00000003.xml:16: element PrintSpace: Schemas validity error : Element '{http://www.loc.gov/standards/alto/ns-v2#}PrintSpace': The attribute 'HEIGHT' is required but missing. 00000003.xml:16: element PrintSpace: Schemas validity error : Element '{http://www.loc.gov/standards/alto/ns-v2#}PrintSpace': The attribute 'WIDTH' is required but missing. 00000003.xml:16: element PrintSpace: Schemas validity error : Element '{http://www.loc.gov/standards/alto/ns-v2#}PrintSpace': The attribute 'HPOS' is required but missing. 00000003.xml:16: element PrintSpace: Schemas validity error : Element '{http://www.loc.gov/standards/alto/ns-v2#}PrintSpace': The attribute 'VPOS' is required but missing.

TAGREFS are not allowed:

00000003.xml:17: element TextBlock: Schemas validity error : Element '{http://www.loc.gov/standards/alto/ns-v2#}TextBlock', attribute 'TAGREFS': The attribute 'TAGREFS' is not allowed. 00000003.xml:22: element TextBlock: Schemas validity error : Element '{http://www.loc.gov/standards/alto/ns-v2#}TextBlock', attribute 'TAGREFS': The attribute 'TAGREFS' is not allowed.

bertsky commented 3 years ago

The namespace is still ns-v4# but has to be ns-v2#.

Indeed, I forgot to adapt the namespace name as well. Thanks for spotting!

TAGREFS are not allowed:

00000003.xml:17: element TextBlock: Schemas validity error : Element '{http://www.loc.gov/standards/alto/ns-v2#}TextBlock', attribute 'TAGREFS': The attribute 'TAGREFS' is not allowed.

That one slipped through, sry. Late at work!

Additionally, I tried to validate v2 files you generated and xmllint gives me more errors. I guess you missed these because your namespace was still v4.

PrintSpace is missing required attributes:

00000003.xml:16: element PrintSpace: Schemas validity error : Element '{http://www.loc.gov/standards/alto/ns-v2#}PrintSpace': The attribute 'HEIGHT' is required but missing.

That's harder. This was already broken before. @kba your dummy_printspace case did not set the bbox attributes. But I wonder why you equate Border with PrintSpace by default. Looking at the definitions/descriptions of PAGE and ALTO, their respective PrintSpace is identical. So it should be Border, not PrintSpace, acting as last-resort.

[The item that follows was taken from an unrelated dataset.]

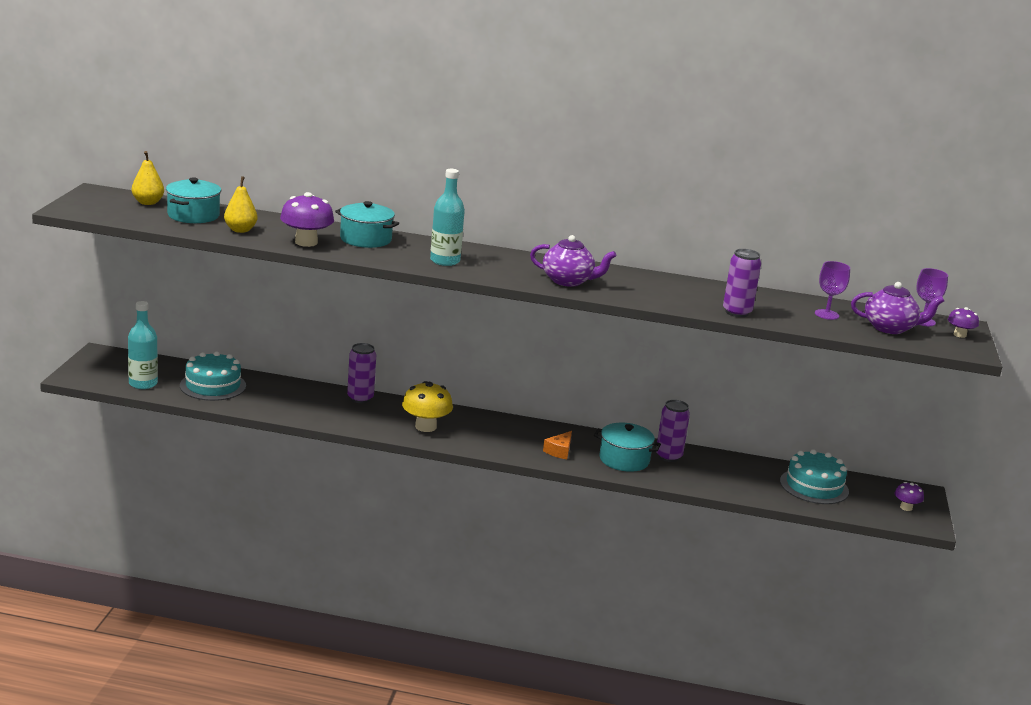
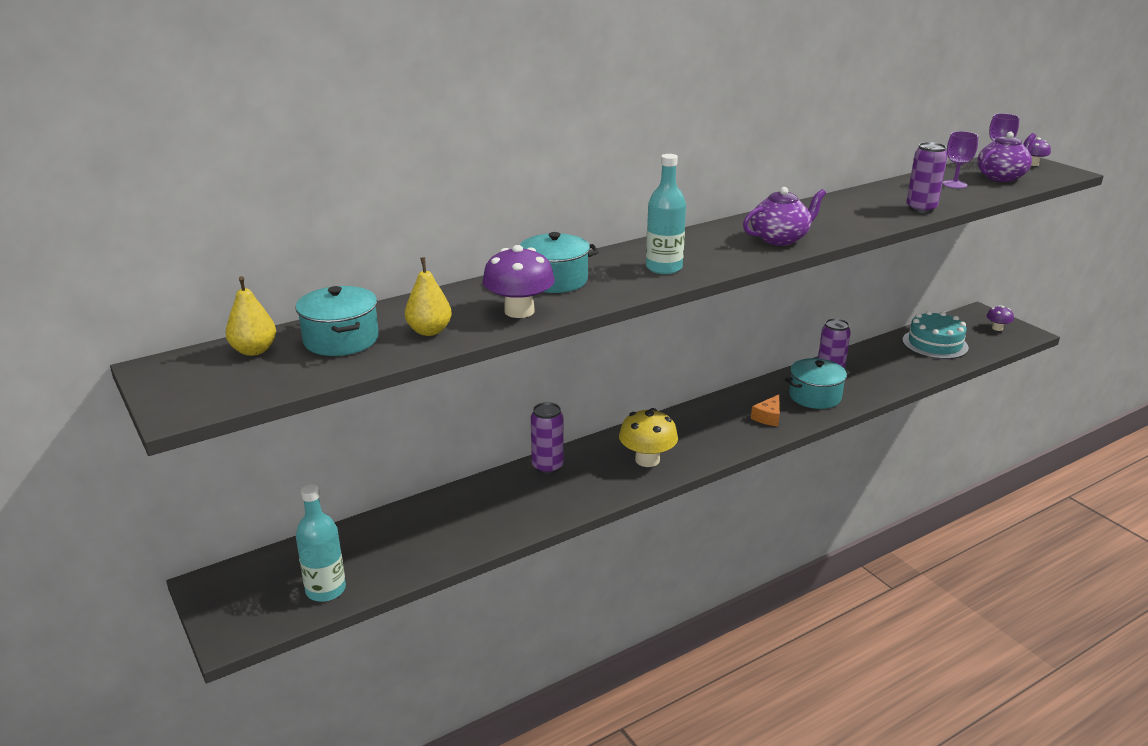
camera: 40 degrees left, 5 degrees up
(213, 386) = (399, 543): turquoise cake -> none
(559, 451) = (768, 417): orange cheese -> orange cheese turned 45 degrees clockwise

bertsky commented 3 years ago

@Erikmitk I fixed the three issues you found.

kba commented 3 years ago

which will parse as both int and float when written as ALTO

True, since xs:int and xs:float both derive from xs:decimal which allows decimal points, this should not be a problem.

bertsky commented 3 years ago

which will parse as both int and float when written as ALTO

True, since xs:int and xs:float both derive from xs:decimal which allows decimal points, this should not be a problem.

No, but because we simply don't ever generate decimal points (and xs:int does not allow decimal points lexically (in literals), despite being derived semantically from xs:decimal which does).

bertsky commented 3 years ago

Happy to announce that page-to-alto --alto-version 2.0 --no-check-border --dummy-textline --dummy-word does work well with DFG Viewer! (It even tolerates HTML-escaped newlines in the @CONTENT. This looks even better than rendering of discrete TextLines – but hopefully Kitodo.Presentation will become better at the latter.)